Objective >> Please reproduce, word for word, the part of the records below that opens with the line containing "pose: elev=310.7 azim=109.6" and closes with the line containing "Dot at: (319, 299)", including both of those lines.
>> Begin Dataset rows
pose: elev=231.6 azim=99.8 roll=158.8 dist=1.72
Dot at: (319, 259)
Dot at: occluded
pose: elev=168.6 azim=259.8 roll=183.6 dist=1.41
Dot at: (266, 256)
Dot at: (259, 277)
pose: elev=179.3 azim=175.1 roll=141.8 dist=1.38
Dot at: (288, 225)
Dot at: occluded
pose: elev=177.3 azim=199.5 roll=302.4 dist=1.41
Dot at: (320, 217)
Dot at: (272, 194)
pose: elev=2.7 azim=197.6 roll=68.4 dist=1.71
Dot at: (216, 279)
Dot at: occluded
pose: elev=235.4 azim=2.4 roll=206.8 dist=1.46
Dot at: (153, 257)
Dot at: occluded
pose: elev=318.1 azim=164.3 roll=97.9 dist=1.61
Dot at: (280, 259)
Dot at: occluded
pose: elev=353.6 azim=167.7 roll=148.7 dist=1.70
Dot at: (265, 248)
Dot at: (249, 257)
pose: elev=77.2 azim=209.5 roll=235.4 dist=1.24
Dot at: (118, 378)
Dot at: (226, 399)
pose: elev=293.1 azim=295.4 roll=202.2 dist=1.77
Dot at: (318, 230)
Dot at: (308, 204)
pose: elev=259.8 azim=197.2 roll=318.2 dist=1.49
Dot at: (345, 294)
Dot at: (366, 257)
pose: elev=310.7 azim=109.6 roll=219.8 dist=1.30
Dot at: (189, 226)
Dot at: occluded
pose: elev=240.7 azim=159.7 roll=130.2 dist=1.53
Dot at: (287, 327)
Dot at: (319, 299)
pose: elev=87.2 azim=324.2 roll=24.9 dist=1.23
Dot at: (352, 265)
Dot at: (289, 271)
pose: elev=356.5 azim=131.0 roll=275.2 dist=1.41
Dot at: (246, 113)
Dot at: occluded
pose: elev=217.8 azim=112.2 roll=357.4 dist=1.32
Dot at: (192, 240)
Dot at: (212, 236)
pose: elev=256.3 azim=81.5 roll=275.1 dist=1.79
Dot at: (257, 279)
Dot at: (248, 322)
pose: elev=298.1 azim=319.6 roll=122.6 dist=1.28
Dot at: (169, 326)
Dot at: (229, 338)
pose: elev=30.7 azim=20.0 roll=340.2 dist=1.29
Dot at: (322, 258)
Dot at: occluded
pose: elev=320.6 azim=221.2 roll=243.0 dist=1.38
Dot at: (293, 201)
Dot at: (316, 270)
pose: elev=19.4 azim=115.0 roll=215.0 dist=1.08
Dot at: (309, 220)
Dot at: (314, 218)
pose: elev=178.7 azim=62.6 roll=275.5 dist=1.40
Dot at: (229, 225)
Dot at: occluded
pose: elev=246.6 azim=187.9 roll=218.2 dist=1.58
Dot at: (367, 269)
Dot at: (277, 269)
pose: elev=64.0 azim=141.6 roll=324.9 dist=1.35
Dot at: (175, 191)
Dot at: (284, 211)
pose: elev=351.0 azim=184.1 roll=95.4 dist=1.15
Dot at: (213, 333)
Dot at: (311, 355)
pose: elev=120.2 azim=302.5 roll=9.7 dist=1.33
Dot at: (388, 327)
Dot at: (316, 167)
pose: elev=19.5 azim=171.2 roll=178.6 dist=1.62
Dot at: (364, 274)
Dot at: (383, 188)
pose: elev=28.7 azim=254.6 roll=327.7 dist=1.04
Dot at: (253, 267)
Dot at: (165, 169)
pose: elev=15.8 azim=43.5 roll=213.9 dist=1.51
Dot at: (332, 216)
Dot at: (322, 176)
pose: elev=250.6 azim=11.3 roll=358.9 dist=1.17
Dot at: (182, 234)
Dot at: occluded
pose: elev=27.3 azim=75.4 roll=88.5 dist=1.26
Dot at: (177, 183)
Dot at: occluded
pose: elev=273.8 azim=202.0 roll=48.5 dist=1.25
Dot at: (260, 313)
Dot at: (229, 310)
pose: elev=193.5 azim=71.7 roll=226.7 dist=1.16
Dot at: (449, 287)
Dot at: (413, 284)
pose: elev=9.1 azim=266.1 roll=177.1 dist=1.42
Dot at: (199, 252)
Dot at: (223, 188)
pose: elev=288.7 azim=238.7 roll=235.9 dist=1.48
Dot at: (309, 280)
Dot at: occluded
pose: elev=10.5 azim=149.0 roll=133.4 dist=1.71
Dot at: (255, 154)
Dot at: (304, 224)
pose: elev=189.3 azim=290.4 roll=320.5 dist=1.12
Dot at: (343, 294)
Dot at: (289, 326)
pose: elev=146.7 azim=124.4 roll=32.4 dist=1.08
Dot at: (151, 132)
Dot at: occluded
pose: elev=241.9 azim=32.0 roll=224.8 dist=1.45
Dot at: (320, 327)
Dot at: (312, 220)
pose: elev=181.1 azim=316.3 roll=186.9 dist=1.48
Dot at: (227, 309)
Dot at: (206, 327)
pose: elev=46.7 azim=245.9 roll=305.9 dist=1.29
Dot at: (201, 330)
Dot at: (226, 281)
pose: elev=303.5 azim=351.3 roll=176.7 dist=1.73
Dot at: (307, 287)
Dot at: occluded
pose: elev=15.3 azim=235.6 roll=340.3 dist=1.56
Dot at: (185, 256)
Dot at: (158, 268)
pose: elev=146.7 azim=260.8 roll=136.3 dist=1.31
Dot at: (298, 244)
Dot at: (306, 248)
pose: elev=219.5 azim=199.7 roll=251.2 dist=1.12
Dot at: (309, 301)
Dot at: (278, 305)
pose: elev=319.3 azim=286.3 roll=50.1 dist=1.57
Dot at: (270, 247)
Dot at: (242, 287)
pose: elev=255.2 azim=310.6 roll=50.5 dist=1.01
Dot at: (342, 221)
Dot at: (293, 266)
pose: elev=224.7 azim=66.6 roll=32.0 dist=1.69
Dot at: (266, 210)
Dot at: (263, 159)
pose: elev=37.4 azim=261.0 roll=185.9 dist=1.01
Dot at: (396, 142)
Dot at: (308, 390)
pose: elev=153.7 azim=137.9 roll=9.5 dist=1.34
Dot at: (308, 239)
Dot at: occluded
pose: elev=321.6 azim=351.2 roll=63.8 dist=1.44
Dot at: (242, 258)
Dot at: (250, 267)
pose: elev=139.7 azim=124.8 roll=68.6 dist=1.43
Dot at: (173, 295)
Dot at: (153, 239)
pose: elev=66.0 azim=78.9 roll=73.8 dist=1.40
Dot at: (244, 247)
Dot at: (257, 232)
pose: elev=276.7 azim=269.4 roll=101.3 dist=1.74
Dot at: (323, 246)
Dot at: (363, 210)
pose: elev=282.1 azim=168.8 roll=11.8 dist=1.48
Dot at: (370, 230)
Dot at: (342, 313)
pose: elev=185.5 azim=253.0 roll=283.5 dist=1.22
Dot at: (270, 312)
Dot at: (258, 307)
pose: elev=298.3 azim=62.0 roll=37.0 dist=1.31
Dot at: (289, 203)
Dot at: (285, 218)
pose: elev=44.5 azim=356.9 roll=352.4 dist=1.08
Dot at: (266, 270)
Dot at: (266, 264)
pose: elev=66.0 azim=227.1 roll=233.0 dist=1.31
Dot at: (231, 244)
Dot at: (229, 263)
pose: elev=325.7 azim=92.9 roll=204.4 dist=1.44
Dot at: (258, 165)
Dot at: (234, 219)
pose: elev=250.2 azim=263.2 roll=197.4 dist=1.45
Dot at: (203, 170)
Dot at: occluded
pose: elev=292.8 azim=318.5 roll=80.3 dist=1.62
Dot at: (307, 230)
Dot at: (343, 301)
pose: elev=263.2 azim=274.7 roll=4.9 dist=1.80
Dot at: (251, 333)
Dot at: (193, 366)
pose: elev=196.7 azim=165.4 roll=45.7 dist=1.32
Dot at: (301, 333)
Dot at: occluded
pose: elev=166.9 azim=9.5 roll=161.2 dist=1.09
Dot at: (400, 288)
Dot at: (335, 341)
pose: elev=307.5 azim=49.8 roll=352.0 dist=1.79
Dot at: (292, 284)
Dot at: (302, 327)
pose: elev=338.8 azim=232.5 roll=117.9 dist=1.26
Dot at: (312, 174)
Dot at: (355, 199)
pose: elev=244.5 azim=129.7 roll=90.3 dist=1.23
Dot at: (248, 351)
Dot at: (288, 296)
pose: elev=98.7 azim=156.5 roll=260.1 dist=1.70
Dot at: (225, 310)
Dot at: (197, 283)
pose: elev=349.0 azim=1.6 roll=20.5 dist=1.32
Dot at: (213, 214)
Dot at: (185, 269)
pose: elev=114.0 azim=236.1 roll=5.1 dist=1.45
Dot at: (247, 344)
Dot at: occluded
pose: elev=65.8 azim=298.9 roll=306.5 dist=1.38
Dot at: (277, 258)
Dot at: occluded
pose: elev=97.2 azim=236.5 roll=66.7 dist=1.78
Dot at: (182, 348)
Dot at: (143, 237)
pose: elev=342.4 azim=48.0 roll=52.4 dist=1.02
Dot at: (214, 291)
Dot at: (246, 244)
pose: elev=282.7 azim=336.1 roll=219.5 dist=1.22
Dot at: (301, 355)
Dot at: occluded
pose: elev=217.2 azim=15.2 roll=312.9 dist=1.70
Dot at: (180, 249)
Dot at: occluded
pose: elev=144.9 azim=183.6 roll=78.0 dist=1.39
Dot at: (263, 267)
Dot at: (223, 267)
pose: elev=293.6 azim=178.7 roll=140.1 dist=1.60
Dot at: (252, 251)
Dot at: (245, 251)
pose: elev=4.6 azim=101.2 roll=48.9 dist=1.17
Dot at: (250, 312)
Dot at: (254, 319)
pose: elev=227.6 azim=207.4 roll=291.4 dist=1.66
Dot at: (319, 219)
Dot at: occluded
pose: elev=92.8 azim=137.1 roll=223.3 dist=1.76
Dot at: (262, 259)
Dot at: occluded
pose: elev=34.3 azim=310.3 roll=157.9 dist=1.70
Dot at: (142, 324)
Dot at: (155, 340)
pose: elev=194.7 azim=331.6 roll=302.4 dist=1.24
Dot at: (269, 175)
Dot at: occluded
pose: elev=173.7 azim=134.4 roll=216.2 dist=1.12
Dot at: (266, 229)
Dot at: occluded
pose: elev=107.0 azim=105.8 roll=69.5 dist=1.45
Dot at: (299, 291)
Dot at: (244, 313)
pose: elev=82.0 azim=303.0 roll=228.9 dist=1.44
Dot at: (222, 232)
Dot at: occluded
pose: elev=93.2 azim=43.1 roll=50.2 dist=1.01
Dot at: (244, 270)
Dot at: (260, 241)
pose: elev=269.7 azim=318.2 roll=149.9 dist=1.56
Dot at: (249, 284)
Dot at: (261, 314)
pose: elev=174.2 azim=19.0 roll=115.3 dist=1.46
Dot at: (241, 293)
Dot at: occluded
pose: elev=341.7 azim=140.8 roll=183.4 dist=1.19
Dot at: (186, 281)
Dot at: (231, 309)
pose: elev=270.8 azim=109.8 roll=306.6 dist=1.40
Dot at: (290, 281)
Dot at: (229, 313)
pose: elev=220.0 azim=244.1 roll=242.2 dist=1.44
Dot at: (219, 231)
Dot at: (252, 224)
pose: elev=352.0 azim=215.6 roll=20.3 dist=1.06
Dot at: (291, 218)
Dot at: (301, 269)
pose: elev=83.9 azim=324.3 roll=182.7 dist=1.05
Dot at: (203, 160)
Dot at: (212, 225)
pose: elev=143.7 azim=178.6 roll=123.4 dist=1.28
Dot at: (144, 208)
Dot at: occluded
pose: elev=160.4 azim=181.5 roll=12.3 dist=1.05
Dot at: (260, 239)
>> End Dataset rows
The output >>
pose: elev=310.7 azim=109.6 roll=219.8 dist=1.30
Dot at: (189, 226)
Dot at: occluded
pose: elev=240.7 azim=159.7 roll=130.2 dist=1.53
Dot at: (287, 327)
Dot at: (319, 299)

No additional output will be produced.